Interludes | Matthieu Rialland | 29 décembre 2024
Museler ses désirs. Négliger ses besoins. Douter de ses ambitions. Enterrer sa vocation quelque part, ce qu'on prenait pour sa vocation, le mot même est devenu trop grand, et oublier où. Ruiner sa vie, tout ce qu'on a fait dans sa vie, tout ce qu'on a essayé de faire dans sa vie, tout ce qu'on a échoué à faire dans sa vie. Se retenir de mettre le feu.
Il faut des années pour relever ces ruines-là. On y travaille en secret, dans l'appréhension d'être découvert. Personne ne doit savoir, personne ne doit comprendre. On dira qu'on n'en a plus rien à carrer. On dira que ça n'a plus d'importance. On dira qu'on n'a qu'un vague projet à nourrir, petitement, lentement, quand l'occasion se présente et sans obligation. On dira que la vie prévaut et que l'écriture n'en fait pas partie.

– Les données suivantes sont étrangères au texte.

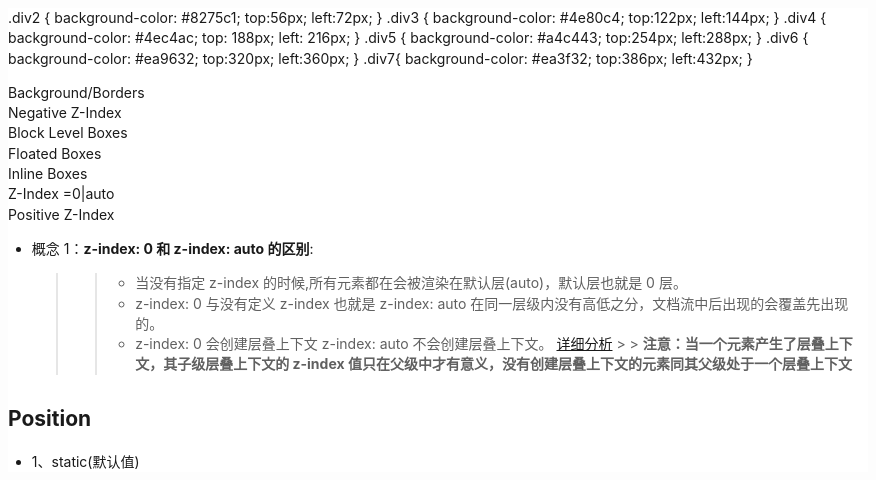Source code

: .div2 {
  background-color: #8275c1;
  top:56px;
  left:72px;
}
.div3 {
  background-color: #4e80c4;
  top:122px;
  left:144px;
}
.div4 {
  background-color: #4ec4ac;
  top: 188px;
  left: 216px;
}
.div5 {
  background-color: #a4c443;
  top:254px;
  left:288px;
}
.div6 {
  background-color: #ea9632;
  top:320px;
  left:360px;
}
.div7{
  background-color: #ea3f32;
  top:386px;
  left:432px;
}
</style>
<div class='stack'>
<div class="div1">Background/Borders</div>
<div class="div2">Negative Z-Index</div>
<div class="div3">Block Level Boxes</div>
<div class="div4">Floated Boxes</div>
<div class="div5">Inline Boxes</div>
<div class="div6">Z-Index =0|auto</div>
<div class="div7">Positive Z-Index</div>
</div>

- 概念 1：**z-index: 0 和 z-index: auto 的区别**:
  > > - 当没有指定 z-index 的时候,所有元素都在会被渲染在默认层(auto)，默认层也就是 0 层。
  > > - z-index: 0 与没有定义 z-index 也就是 z-index: auto 在同一层级内没有高低之分，文档流中后出现的会覆盖先出现的。
  > > - z-index: 0 会创建层叠上下文 z-index: auto 不会创建层叠上下文。
  > >   <a href='https://www.jb51.net/css/785509.html'>详细分析</a> > > **注意：当一个元素产生了层叠上下文，其子级层叠上下文的 z-index 值只在父级中才有意义，没有创建层叠上下文的元素同其父级处于一个层叠上下文**

## Position

- 1、static(默认值)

La frustration tue le désir, après un long combat acharné, mais elle le tue. Le monde est-il vraiment devenu si petit, si médiocre ?
Après les grandes défaites, apprendre à savourer les petites victoires. Respirer encore. Regarder. Ecouter. Braver la foule anonyme. Mettre des noms sur des visages. Eprouver. Désirer. Et puis, comme un miracle...
Découvrir une racine au milieu des gravats. Voir l'arbre qu'elle cache dans son avenir. Cette racine, c'est moi. A sa première feuille, avant même sa première fleur, je saurai que je suis sauvé.